Die uralte Brio-Holzeisenbahn zum Beispiel, mit der schon meine Kinder gespielt haben und die ich wieder vom Estrich runter geholt und entstaubt habe: Abgewetzte Holzteile, die sich zu einer Eisenbahn zusammensetzen lassen; ein paar Wagons, eine Lokomotive und vielleicht ein bemalter Holzwürfel als Bahnhof. Wir sitzen am Boden - nicht gut für meine Gelenke, ich weiss, aber macht Spass - und bauen eine Bahn. Und wenn ich sage, macht Spass, dann sind wir beim Kern-Problem: Mir macht es Spass - und dem Kleinen? Ich muss mir immer wieder bewusst werden, dass ich nicht meinen Spass auf ihn übertrage, und meine, das mache ihm auch Freude, wenn es mir Freude macht. Schliesslich soll er ja spielen und nicht ich in kindlicher Spiel-Nostalgie versinken.

Also bau ich ihm nicht die perfekte Bahn, sondern lass ihn mit den Schienenteilen werken.

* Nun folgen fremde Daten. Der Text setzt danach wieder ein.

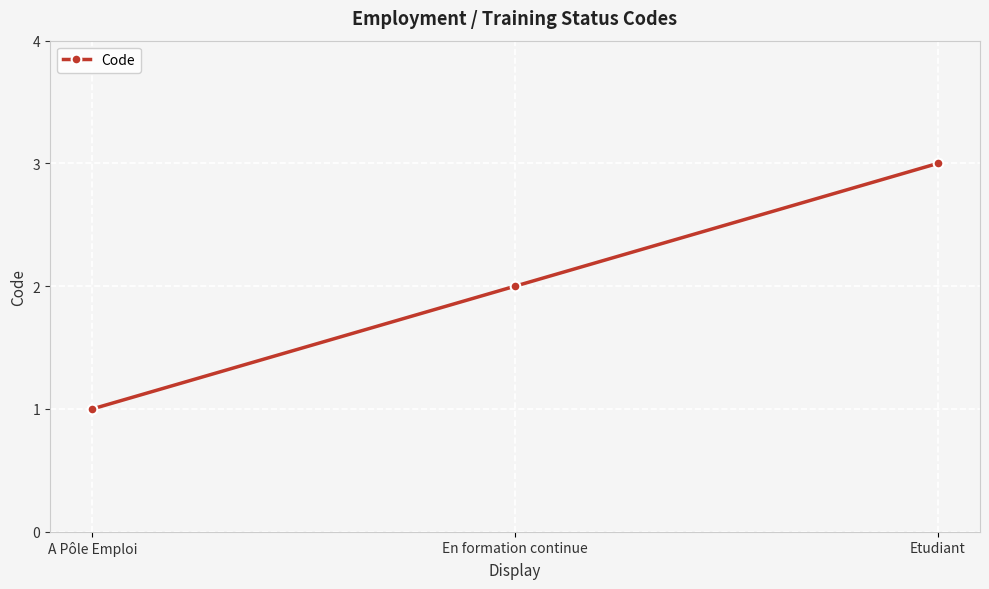

What is the change in value from En formation continue to Etudiant?

+1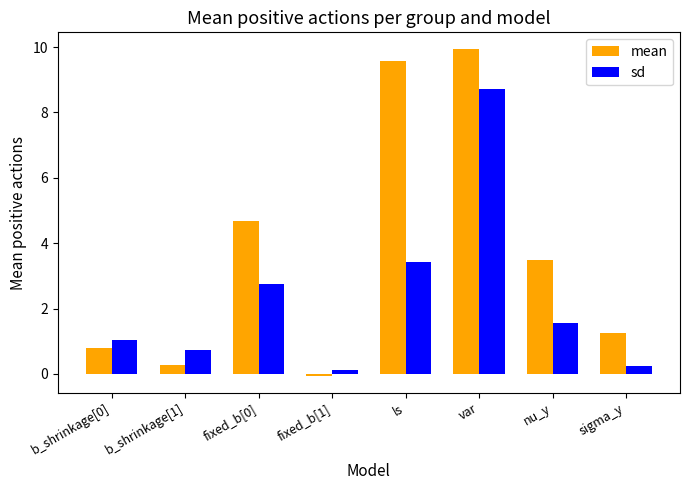

The mean series shows 6.6 at var. True or false?

False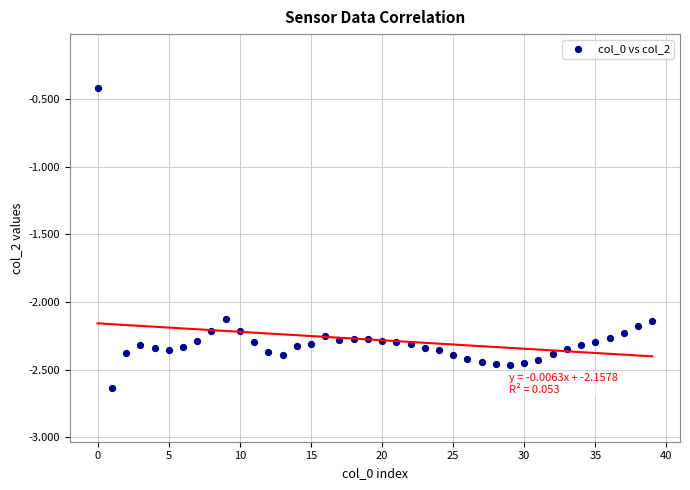

What Y value in the scatter plot is closest to -1?

-0.4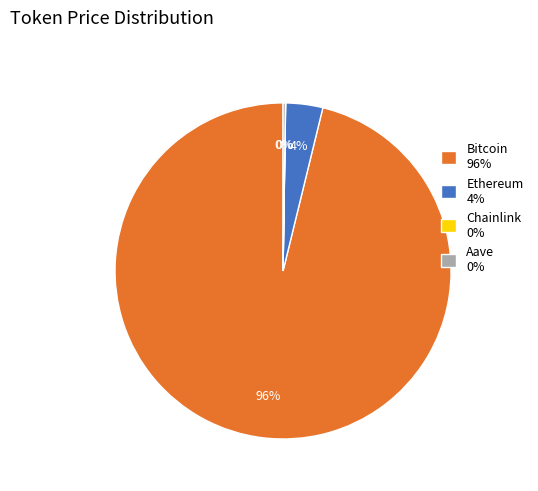

The Bitcoin 96% slice represents 96% of the pie. True or false?

True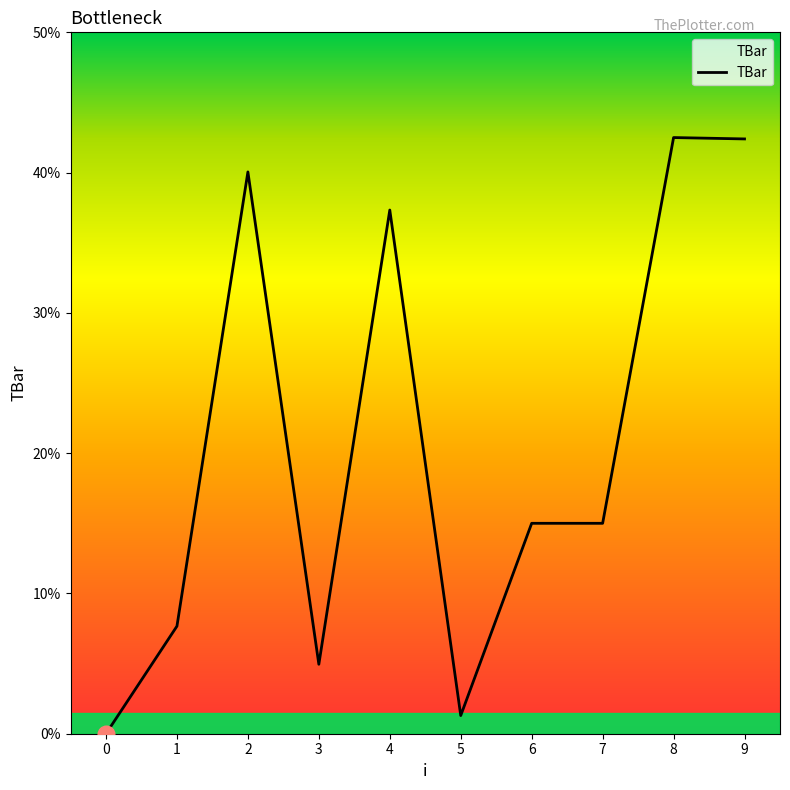

How many distinct data groups are displayed?

1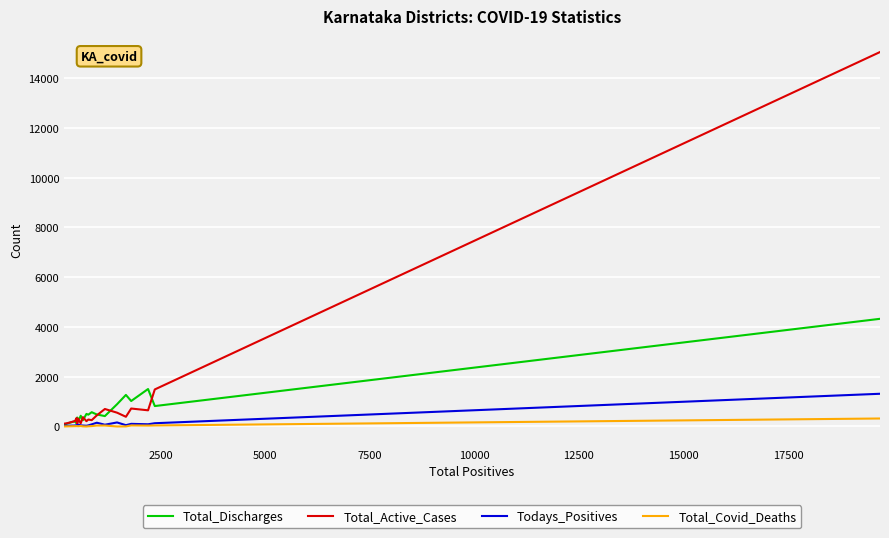

What is the average value of the Total_Discharges series?

713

Zuweilen ruft er dann: «Opi, das geht nicht!» - und es kommt vor, dass dann so ein Teil durch die Luft fliegt. «Doch Lio, das geht schon», sag ich beruhigend und zeig ihm, wie es gehen könnte. Dann macht er weiter. Einfach, aber das lässt ihn eintauchen in seine Welt, und er spielt, setzt die Lokomotive drauf und fährt im Kreis, hängt Wagen an, belädt sie, fährt, entlädt sie usw. Spielt schön für sich. So kann ich ihn spielen lassen. Und das tut er.

Es geht noch einfacher. Jüngst wollte er Hagel spielen. Hagel? Wie geht denn das? Offenbar hat er bei einem der Sommergewitter mitbekommen, dass es hageln könnte. Und seither will er wissen, wie das mit dem Hagel ist, was da passiert. Das hat ihn beeindruckt. Er will darum Hagel spielen, Hagel während einer Autofahrt. Also machen wir das. Ich mim den Fahrer. Er sitzt daneben und gibt erst Blitz und Donner mit Zischen und Krachen, dann Regen mit Rauschen und am Schluss den Hagel. Dafür hab ich ihm einen kleinen Gummiball in die Hände gedrückt, den lässt er jetzt auf mich fallen, hebt ihn auf, lässt ihn wieder fallen - immer wieder. Dann vertauschen wir die Rollen. Er fährt, ich bin das Wetter. Und das tun wir immer wieder und haben viel Spass dabei.

Ein kleiner Gummiball und viel Fantasie: Alles was es braucht, um spielend die Welt zu erklären.